Destitute times, right? The world’s night, right? But what does this destitution let us see? Everything’s become dark. There’s no more meaning. Nothing … intelligible. I don’t know what role we’re supposed to play.

New Day Rising

New day fucking rising, right? A new day? It’s the old day. It’s the same old day. There’s nothing new under the sun. And it’s the same old fucking sun, too. The same old fireball.

 

Today’s a new day. Time’s still going forward. There’s always more time. And don’t you want to scream: Too much time! Don’t you want to shout: No more! No more!

Disgust with time. The obscenity of time. The too-much of time. Why should there by more days? Why does everything have to begin again?

The effrontery of time. The insult of time. Mocking us! Laughing at us!

Disgust at the morning. Appalled by the morning. That there should be another morning. That one day should succeed another. That another day should come. And that another will come tomorrow.

No! We refuse tomorrow! We don’t want tomorrow. Today is enough. Yesterday was enough. What we did to ourselves yesterday. How we ruined ourselves yesterday. And now we have to begin all over again!

 

I’m tired of living like this. No: I’m tired of living. I’ve had enough of living. I’ve lived too fucking long. It’s been too fucking much.

I don’t want it to be like this. I don’t want to be like this. I don’t want to be.

 

Damn everything in this entire universe. Damn you and damn me. Damn the sky. Damn the night. Damn every-fucking-thing.

Lobotomy

Lobotomy – it’s the only answer. How do we apply to get a lobotomy? I don’t actually want my brain. What’s my brain ever done for me except get me into fucking trouble?

 

How are your, like, suicidal impulses?

The same.

Your suicidal ideation?

Is there any other kind?

Why?

These why questions. That just open everything up. These whys that are like the whys of the universe. That are like the universe itself asking why. Where the universe – everything – asks why it is, why it was, why it will be.

 

Why: that’s the universe’s why. We’re asking the universe’s why. We’re asking in place of the universe. We’re asking for everything that exists. On their behalf. We’re questioning the outrage of existence. The horror of having to exist.

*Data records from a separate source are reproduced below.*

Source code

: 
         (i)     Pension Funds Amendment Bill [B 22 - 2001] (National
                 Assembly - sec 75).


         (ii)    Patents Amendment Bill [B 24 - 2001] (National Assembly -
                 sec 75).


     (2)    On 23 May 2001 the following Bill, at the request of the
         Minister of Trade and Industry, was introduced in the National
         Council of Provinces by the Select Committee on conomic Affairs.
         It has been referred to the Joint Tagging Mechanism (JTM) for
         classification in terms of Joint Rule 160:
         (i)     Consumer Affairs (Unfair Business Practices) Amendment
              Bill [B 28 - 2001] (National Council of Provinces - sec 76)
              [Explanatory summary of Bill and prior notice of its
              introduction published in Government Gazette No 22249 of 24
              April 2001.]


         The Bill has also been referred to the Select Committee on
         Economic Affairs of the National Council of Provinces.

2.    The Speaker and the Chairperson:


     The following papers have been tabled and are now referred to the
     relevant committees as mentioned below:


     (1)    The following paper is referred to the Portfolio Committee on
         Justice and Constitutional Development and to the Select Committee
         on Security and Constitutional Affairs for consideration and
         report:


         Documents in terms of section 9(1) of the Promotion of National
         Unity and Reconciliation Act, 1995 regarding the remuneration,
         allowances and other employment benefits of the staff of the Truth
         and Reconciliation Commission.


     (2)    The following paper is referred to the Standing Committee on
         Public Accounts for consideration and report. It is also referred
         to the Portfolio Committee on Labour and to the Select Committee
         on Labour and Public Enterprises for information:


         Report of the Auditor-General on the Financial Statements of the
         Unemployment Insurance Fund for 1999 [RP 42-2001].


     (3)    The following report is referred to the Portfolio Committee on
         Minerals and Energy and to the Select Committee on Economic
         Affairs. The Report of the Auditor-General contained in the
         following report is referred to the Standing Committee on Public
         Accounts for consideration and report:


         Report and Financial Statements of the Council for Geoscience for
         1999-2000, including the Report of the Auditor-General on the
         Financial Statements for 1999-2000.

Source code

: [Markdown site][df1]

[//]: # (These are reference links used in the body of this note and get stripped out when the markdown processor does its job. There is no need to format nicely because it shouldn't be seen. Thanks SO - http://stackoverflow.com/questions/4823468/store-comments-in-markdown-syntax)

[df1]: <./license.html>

Maybe things like existing. Look at those gulls. They’re happy, right?

They’re just wheeling. Just going round and round. They’re mechanisms. They’re machines. They’re just nature’s dumb circling.

Viulnerable

It always amazes me how we’re not injured. Or dead. How something hasn’t happened to us. Some accident. That we’re not missing several limbs. That we’re not brain-damaged. That we don’t have terminal cancer.

Maybe we have.

We’re so, like, vulnerable, right? We’re so easily damaged. Easily destroyed. Anything could happen to us, and yet it doesn’t really. I mean, how come we haven’t been murdered? How come we don’t have maniac stalkers? Why isn’t there some serial killer pursuing us?

Maybe there is.

And the Earth’s vulnerable, too. Just rolling through space. Turning on its axis. Why hasn’t some massive meteor rushing in to strike it? Why has it survived for so long? Why does it still have an atmosphere? Why hasn’t it just blown away into space?

 

Why didn’t we die long, long ago? Of some childhood cancer?

I think we did. I’ve such a sense of having died. Such a sense of never actually having lived. For not a moment. Never having been born. Never actually begun … I think I died long ago. I think I’m a ghost.

Black Sun

There’s a darkness in the sun. There’s a black sun within the sun. That’s burning. There’s a sun devouring the sun. There’s a cancer of the sun, devouring the sun.